- [Task prompt]
For each record that follows, restate the text exactly and drop the pictures.
##############################
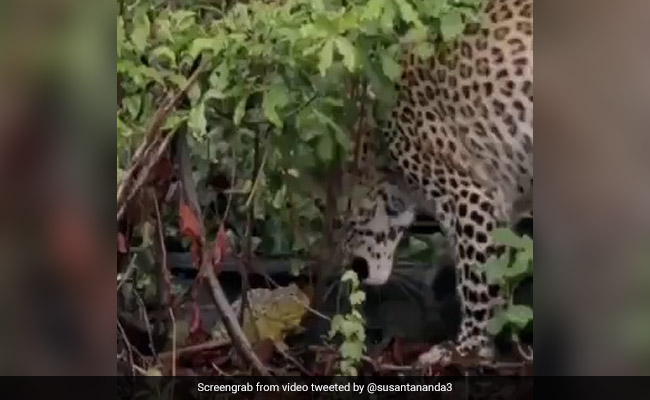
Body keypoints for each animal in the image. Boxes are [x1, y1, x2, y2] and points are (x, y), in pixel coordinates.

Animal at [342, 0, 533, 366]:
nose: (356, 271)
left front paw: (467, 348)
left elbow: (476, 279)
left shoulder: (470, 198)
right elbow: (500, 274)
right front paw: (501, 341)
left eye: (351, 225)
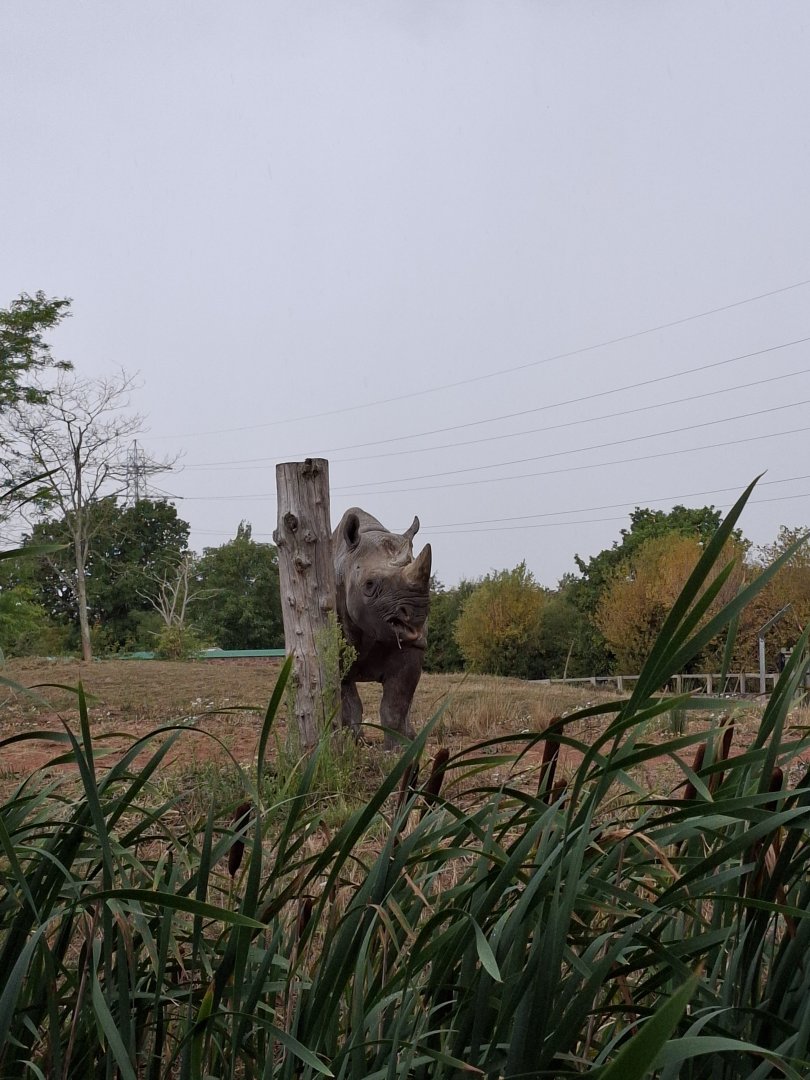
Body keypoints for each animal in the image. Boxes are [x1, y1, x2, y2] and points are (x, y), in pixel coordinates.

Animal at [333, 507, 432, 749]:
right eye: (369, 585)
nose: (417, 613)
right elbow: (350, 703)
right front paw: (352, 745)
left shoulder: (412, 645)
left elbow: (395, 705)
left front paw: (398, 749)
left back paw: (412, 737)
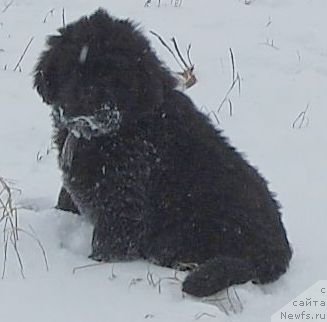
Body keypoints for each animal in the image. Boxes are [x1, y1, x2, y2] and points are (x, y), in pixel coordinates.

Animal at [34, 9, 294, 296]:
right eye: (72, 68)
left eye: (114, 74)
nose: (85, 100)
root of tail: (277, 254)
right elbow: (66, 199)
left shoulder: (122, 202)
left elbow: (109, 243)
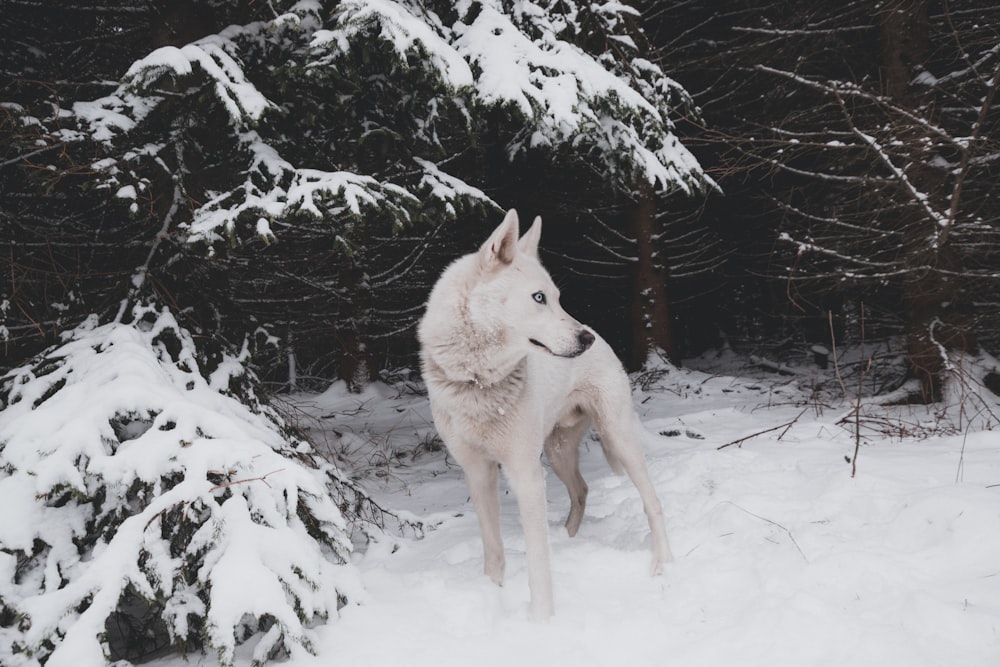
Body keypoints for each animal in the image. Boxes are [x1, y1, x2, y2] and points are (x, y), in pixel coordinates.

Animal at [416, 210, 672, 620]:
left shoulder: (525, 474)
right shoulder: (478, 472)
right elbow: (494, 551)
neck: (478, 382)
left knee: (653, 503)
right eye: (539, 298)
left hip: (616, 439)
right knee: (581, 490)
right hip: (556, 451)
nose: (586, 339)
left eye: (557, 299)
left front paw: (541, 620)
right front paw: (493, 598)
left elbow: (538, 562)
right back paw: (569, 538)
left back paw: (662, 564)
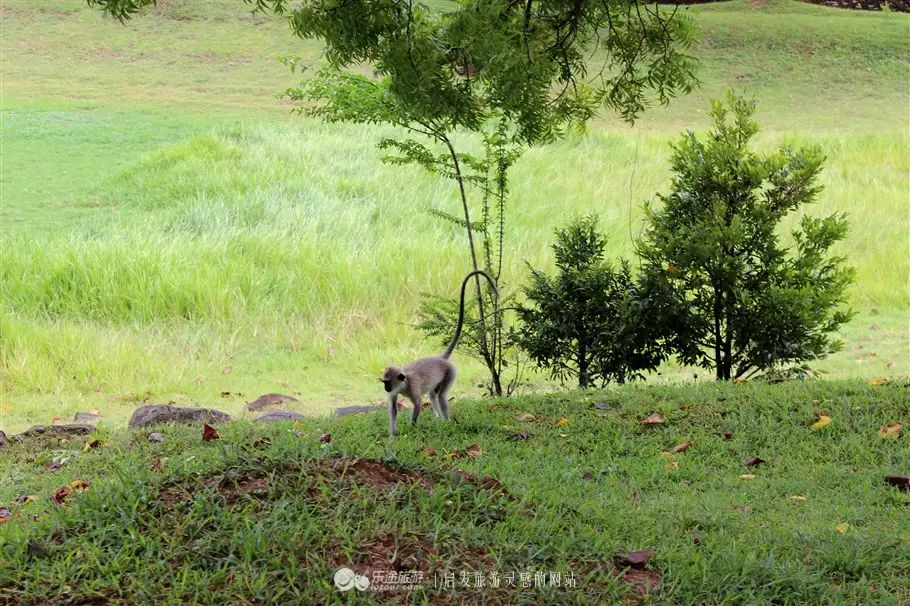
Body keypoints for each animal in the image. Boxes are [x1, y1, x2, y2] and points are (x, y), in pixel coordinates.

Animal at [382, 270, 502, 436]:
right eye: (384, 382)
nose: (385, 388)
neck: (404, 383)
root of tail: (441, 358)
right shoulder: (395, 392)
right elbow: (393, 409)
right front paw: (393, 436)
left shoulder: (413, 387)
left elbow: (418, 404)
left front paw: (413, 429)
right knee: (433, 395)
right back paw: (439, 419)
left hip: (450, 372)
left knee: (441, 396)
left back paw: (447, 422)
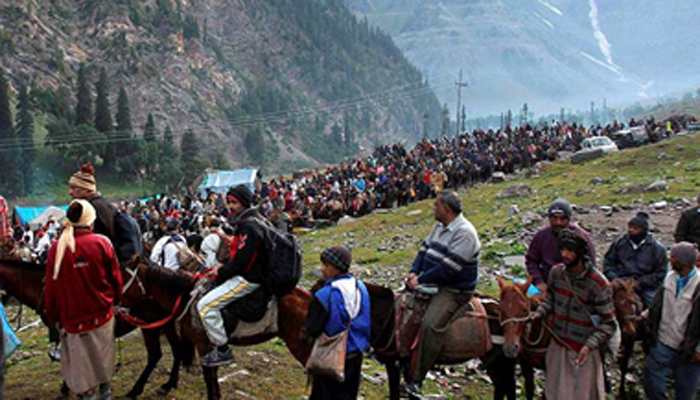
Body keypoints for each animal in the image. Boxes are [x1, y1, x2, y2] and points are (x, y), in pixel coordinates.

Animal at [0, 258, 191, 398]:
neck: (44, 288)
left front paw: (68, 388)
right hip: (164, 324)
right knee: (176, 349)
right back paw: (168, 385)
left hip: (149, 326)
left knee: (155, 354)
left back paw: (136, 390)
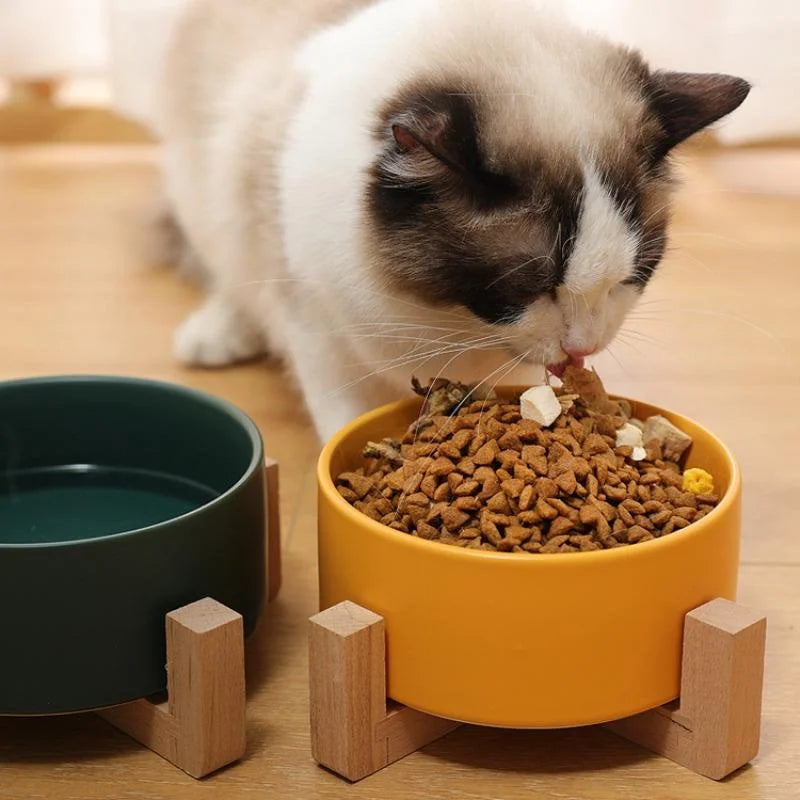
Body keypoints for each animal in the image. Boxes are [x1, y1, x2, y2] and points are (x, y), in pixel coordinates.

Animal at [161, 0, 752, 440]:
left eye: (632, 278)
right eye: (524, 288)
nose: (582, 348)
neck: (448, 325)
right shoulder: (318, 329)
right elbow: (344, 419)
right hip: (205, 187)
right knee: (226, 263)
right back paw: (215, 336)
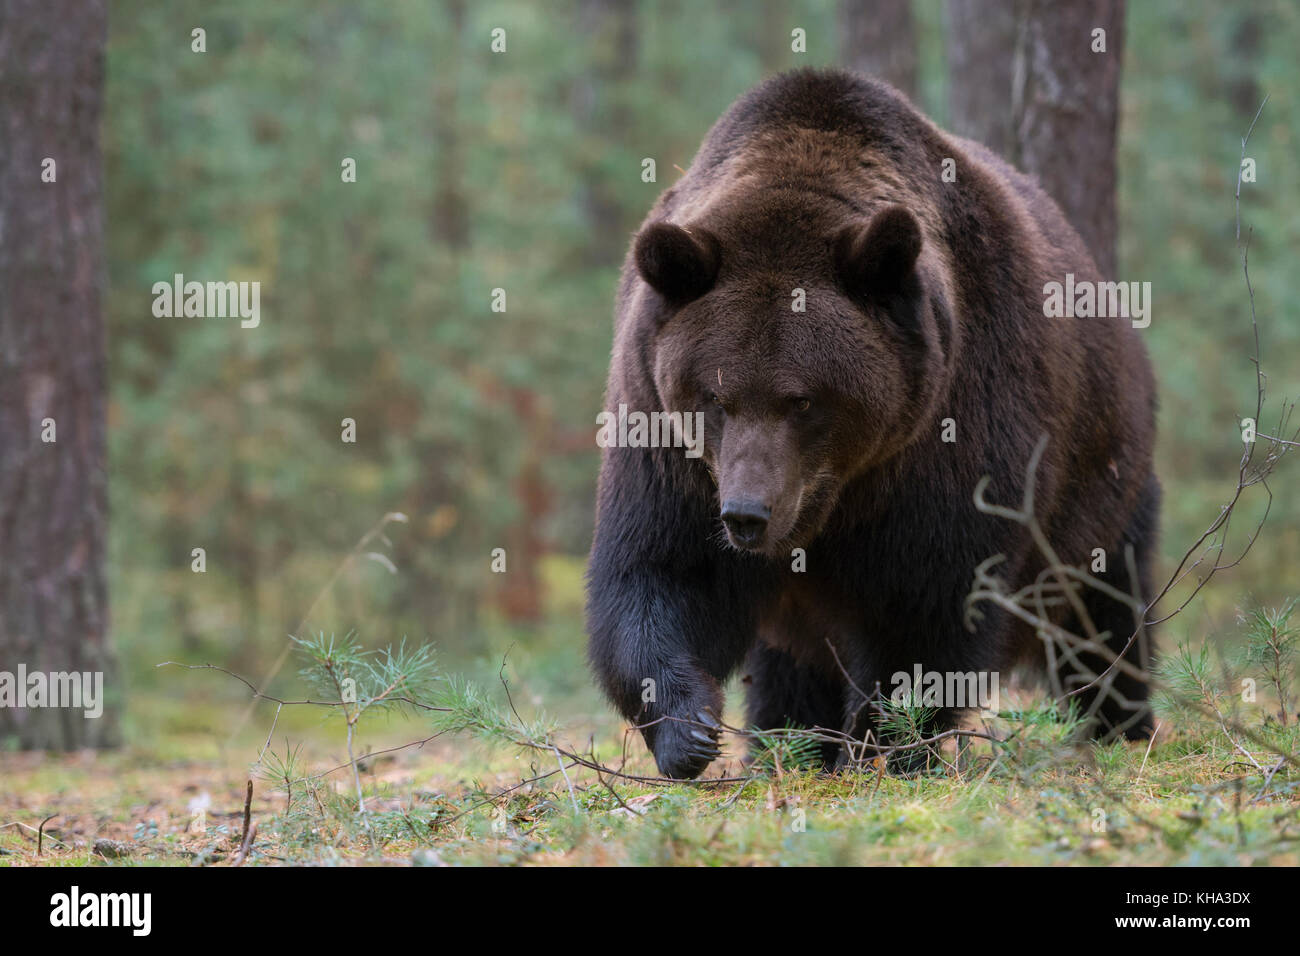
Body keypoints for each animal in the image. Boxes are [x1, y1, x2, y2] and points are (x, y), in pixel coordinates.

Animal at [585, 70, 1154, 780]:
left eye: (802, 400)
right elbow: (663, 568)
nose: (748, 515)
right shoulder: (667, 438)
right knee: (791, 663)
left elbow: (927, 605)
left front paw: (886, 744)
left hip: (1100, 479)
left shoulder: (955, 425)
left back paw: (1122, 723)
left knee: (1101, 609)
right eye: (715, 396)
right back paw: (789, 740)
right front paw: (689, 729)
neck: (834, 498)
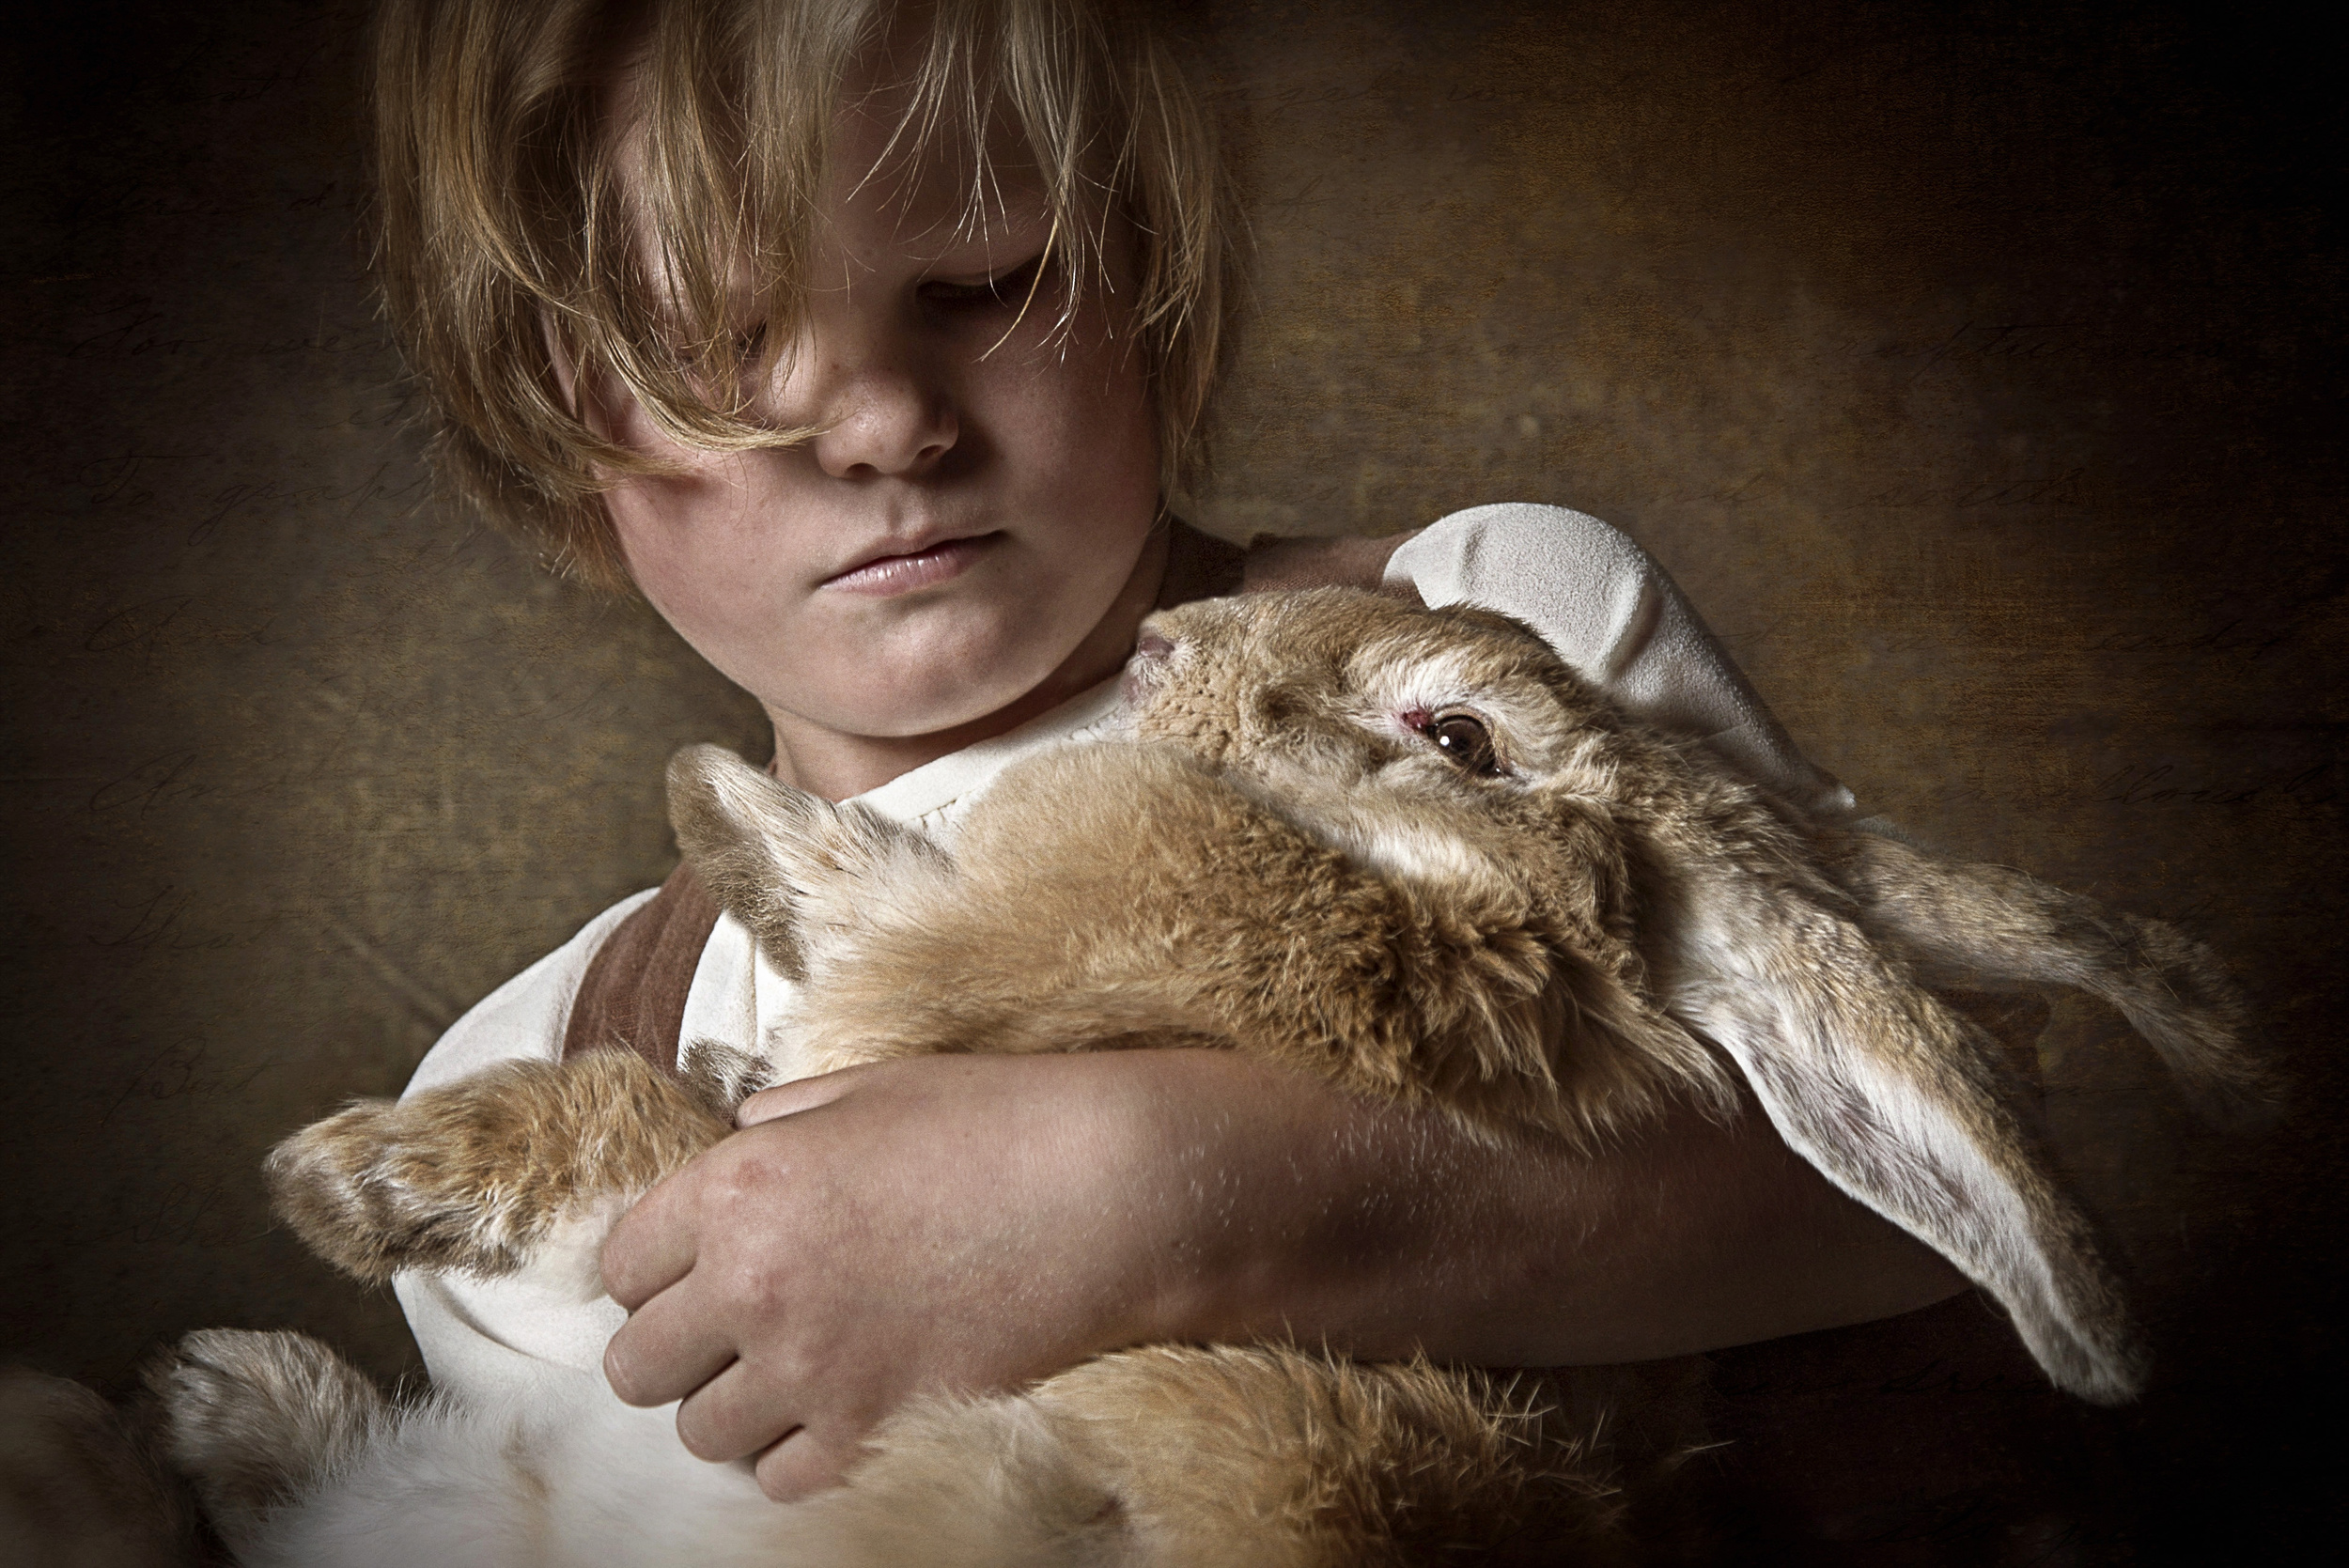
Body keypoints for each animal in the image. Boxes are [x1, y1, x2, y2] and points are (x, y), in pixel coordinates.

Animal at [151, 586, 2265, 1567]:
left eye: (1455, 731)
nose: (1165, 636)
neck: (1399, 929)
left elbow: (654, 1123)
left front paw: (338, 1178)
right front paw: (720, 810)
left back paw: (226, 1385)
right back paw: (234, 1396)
##############################
- [Reply to the task]
Body keypoints for each animal in the image. Boxes are [x1, y1, x2, y2] and points are (x, y), in pixel coordinates.

Animal at [342, 0, 533, 366]:
nose: (356, 271)
left front paw: (467, 348)
left elbow: (476, 279)
left shoulder: (470, 198)
right elbow: (500, 274)
right front paw: (501, 341)
left eye: (351, 225)
Body keypoints for each animal in the image. Boxes are [x1, y1, x2, y2] and points are (x, y), in pixel coordinates.

Animal at [333, 507, 432, 749]:
right eye: (369, 585)
nose: (417, 613)
right elbow: (350, 703)
right front paw: (352, 745)
left shoulder: (412, 645)
left elbow: (395, 705)
left front paw: (398, 749)
left back paw: (412, 737)
Body keypoints for each animal in the image. Boxes are [x1, y1, x2, y2] and points are (x, y), in pixel coordinates.

Animal at [34, 9, 294, 296]:
right eye: (72, 68)
left eye: (114, 74)
nose: (85, 100)
root of tail: (277, 254)
right elbow: (66, 199)
left shoulder: (122, 202)
left elbow: (109, 243)
Body keypoints for each animal in the image. Boxes are [x1, y1, x2, y2] and points are (x, y), in pixel coordinates.

Animal at [416, 210, 672, 620]:
left shoulder: (525, 474)
right shoulder: (478, 472)
right elbow: (494, 551)
neck: (478, 382)
left knee: (653, 503)
right eye: (539, 298)
left hip: (616, 439)
right knee: (581, 490)
right hip: (556, 451)
nose: (586, 339)
left eye: (557, 299)
left front paw: (541, 620)
right front paw: (493, 598)
left elbow: (538, 562)
right back paw: (569, 538)
left back paw: (662, 564)
Body keypoints for each animal in the image. Boxes are [x1, y1, x2, y2] and points are (x, y), in pixel coordinates.

Animal at [382, 270, 502, 436]:
right eye: (384, 382)
nose: (385, 388)
neck: (404, 383)
root of tail: (441, 358)
right shoulder: (395, 392)
right elbow: (393, 409)
right front paw: (393, 436)
left shoulder: (413, 387)
left elbow: (418, 404)
left front paw: (413, 429)
right knee: (433, 395)
right back paw: (439, 419)
left hip: (450, 372)
left knee: (441, 396)
left back paw: (447, 422)
Body keypoints for each animal in the image. Boxes are [x1, y1, x2, y2] and points are (x, y), in pixel coordinates.

Animal at [0, 258, 191, 398]:
neck: (44, 288)
left front paw: (68, 388)
right hip: (164, 324)
right knee: (176, 349)
right back paw: (168, 385)
left hip: (149, 326)
left knee: (155, 354)
left back paw: (136, 390)
Body keypoints for each animal in the image. Boxes are [x1, y1, x2, y2] and points are (x, y), in pixel coordinates.

Animal at [161, 0, 752, 440]:
left eye: (632, 278)
right eye: (524, 288)
nose: (582, 348)
neck: (448, 325)
right shoulder: (318, 329)
right elbow: (344, 419)
right hip: (205, 187)
right knee: (226, 263)
right back paw: (215, 336)
Body keypoints for each animal in the image. Boxes are [x1, y1, x2, y2] and points are (x, y), in pixel coordinates.

Animal at [585, 70, 1154, 780]:
left eye: (802, 400)
right elbow: (663, 568)
nose: (748, 515)
right shoulder: (667, 438)
right knee: (791, 663)
left elbow: (927, 605)
left front paw: (886, 744)
left hip: (1100, 479)
left shoulder: (955, 425)
left back paw: (1122, 723)
left knee: (1101, 609)
right eye: (715, 396)
right back paw: (789, 740)
right front paw: (689, 729)
neck: (834, 498)
Body keypoints for each animal in the image. Boxes are [x1, y1, x2, y2] and points are (x, y), in pixel coordinates.

Animal at [151, 586, 2265, 1567]:
left eye: (1455, 731)
nose: (1165, 636)
neck: (1399, 929)
left elbow: (654, 1123)
left front paw: (338, 1178)
right front paw: (720, 810)
left back paw: (226, 1385)
right back paw: (234, 1396)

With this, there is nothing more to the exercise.